文化領域論

(No.196 ~ No.228)

No. 158 文化進化論とは何か(その1)

前回の更新から少し間があいてしまいました。その間、私が何をしていたかと言いますと、片手にマーカーを握りしめ、例の文献を読んでいたのです。まだ、半分位しか読み終わっていないのですが・・・。例の文献とは、すなわち「文化進化論」というタイトルの本のことです。詳細は末尾に記載。以下、本文献と呼ぶことにします。まず、本文献の基本的なスタンスについて、まとめてみましょう。

 

1 生物学は様々な生物を研究しているが、その根底にはダーウィニズムとその後の遺伝子の研究成果という共通の基盤がある。よって、例えば鳥類の専門家と昆虫の専門家が意見を交わすことが可能となっている。もう少し広い視点で見れば、前世紀において、自然科学と物理学は格段の進歩を遂げたにも関わらず、社会科学の方は、文化の変化について語る統一的な理論を提供するに至っていない。

 

2 現在、社会科学においては、マクロレベルの分野とミクロレベルの分野に分断されていて、互いに連携していない。
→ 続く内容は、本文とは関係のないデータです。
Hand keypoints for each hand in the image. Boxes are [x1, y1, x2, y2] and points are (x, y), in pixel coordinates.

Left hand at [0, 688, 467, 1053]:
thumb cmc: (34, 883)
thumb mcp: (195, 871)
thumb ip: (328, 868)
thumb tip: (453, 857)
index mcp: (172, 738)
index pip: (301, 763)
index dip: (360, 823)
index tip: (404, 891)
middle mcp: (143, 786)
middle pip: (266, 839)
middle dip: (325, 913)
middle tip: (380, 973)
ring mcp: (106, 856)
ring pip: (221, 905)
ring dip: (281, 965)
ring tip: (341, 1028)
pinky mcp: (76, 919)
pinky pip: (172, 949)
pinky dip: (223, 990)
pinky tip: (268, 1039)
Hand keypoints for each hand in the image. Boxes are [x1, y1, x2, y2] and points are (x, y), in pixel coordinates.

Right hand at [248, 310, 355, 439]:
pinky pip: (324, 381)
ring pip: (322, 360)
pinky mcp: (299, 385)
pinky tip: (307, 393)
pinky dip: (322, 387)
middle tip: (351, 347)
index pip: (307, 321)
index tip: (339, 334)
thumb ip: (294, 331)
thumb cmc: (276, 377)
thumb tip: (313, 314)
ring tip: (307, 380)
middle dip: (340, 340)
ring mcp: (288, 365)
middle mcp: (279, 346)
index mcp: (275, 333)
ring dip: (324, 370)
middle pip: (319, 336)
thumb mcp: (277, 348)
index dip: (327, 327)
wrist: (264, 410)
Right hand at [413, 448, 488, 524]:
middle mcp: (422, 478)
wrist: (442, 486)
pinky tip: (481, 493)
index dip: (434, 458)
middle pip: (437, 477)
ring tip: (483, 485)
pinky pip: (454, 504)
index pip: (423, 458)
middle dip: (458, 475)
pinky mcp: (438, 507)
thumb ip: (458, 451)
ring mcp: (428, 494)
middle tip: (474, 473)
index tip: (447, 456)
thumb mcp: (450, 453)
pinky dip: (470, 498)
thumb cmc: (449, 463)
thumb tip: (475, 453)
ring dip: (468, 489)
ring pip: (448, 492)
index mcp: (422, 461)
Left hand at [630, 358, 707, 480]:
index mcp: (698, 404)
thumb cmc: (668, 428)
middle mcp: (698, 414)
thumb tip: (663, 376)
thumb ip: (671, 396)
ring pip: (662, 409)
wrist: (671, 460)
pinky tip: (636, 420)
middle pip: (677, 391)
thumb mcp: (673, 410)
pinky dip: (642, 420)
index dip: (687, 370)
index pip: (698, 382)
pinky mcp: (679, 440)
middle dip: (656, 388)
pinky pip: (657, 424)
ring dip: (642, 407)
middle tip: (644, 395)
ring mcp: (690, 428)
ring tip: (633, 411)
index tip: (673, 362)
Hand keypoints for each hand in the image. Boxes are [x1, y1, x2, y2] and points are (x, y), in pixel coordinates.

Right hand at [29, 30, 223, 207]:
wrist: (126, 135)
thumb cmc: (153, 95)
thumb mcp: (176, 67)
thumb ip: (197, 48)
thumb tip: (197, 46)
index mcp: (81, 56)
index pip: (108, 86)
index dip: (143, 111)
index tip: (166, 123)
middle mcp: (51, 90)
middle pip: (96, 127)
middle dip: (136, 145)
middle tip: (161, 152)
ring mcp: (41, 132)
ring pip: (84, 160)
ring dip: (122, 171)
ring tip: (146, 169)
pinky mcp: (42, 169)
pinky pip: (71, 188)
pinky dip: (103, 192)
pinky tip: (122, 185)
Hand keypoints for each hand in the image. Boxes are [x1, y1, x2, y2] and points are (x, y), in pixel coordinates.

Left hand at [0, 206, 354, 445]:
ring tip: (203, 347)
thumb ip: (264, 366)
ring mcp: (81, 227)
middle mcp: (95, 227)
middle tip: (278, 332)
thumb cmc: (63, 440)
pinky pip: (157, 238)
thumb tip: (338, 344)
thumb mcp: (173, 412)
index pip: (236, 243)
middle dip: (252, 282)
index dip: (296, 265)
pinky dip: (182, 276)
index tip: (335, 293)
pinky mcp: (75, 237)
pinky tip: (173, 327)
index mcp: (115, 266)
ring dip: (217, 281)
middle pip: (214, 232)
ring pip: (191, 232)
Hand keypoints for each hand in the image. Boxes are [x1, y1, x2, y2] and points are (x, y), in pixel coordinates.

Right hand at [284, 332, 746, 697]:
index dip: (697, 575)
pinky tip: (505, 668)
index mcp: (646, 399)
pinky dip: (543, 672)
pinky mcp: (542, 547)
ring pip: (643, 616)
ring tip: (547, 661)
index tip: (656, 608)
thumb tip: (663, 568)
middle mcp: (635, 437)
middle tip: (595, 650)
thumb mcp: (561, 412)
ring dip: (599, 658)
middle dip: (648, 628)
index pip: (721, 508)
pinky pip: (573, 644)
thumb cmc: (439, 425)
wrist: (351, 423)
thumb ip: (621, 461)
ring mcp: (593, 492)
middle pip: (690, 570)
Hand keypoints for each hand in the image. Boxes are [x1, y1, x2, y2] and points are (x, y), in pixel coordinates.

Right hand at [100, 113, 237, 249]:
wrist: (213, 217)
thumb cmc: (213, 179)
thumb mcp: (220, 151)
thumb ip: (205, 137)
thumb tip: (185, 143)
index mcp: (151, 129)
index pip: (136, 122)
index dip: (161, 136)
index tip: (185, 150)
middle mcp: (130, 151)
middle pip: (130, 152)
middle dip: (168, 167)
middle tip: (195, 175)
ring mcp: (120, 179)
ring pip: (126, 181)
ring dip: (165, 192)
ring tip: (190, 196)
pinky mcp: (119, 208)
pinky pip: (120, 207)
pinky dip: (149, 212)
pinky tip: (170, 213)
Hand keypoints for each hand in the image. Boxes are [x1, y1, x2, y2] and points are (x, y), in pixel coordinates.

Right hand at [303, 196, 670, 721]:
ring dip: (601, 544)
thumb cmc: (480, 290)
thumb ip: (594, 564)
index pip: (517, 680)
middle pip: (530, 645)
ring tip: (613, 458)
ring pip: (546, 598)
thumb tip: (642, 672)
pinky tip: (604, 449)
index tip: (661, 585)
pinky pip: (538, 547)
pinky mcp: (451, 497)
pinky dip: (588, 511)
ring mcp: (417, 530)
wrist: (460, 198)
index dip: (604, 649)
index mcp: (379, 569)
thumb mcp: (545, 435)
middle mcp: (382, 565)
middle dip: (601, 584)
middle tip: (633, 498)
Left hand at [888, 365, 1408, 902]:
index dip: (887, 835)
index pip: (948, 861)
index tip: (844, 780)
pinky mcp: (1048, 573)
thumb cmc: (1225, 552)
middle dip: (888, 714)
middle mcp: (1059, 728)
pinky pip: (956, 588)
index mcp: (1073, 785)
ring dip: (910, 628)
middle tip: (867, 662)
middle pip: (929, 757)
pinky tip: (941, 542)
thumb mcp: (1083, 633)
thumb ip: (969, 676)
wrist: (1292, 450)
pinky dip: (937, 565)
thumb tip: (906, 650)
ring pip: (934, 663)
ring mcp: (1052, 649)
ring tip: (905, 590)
マクロ・・・マクロ経済学、マクロ社会学歴史学文化人類学、考古学

ミクロ・・・ミクロ経済学、ミクロ社会学、心理言語学神経科学、心理学

 

3 本文献においては「文化とは、模倣、教育、言語といった社会的な伝達機構を介して他者から取得する情報である」と定義する。このように考えた場合、若干の例外はあるものの、文化の進化は原則的にダーウィニズムによって、説明可能である。

 

4 ダーウィニズムに立脚した文化進化論を確立することにより、社会科学の分野で、学術的な統合を図るべきである。

 

少し、私の印象を述べさせていただきます。本文献も指摘しているように、文化とは、私たちの考え方や行動に強い影響力を持っています。よって、そのカラクリが分かれば、私たちは新たな視点で歴史を振り返ることができたり、今後、文化がどのように進化していくのか、見通しを立てることが可能となるかも知れません。しかしながら、前回の原稿にも記しましたが、文化自体を研究対象とする学問は、現在、存在していないようです。本文献によれば、「文化とは曖昧なもので、学術研究の対象としてはそぐわない」と考えられてきたのが、その理由のようです。

 

文化系の私が言うのも恐縮ですが、既に遺伝子の研究も進んでおり、人間の脳の中でどのような信号がやり取りされているのかも、次第に分かって来ているのだろうと思います。これらの遺伝子や信号というのは、記号の一種なのではないでしょうか。そして、文化を構成している最小の単位も記号なのかも知れません。そうしてみると、ダーウィニズムと文化進化の間に、共通点や類時点があると想定することには、根拠があるように思います。

 

驚いたことに、生物進化と文化進化の関係については、既にダーウィンが指摘していたそうです。ダーウィンは、次のように述べたそうです。

 

好まれる言葉が生存競争を経て生き残っていくというのは、自然選択である。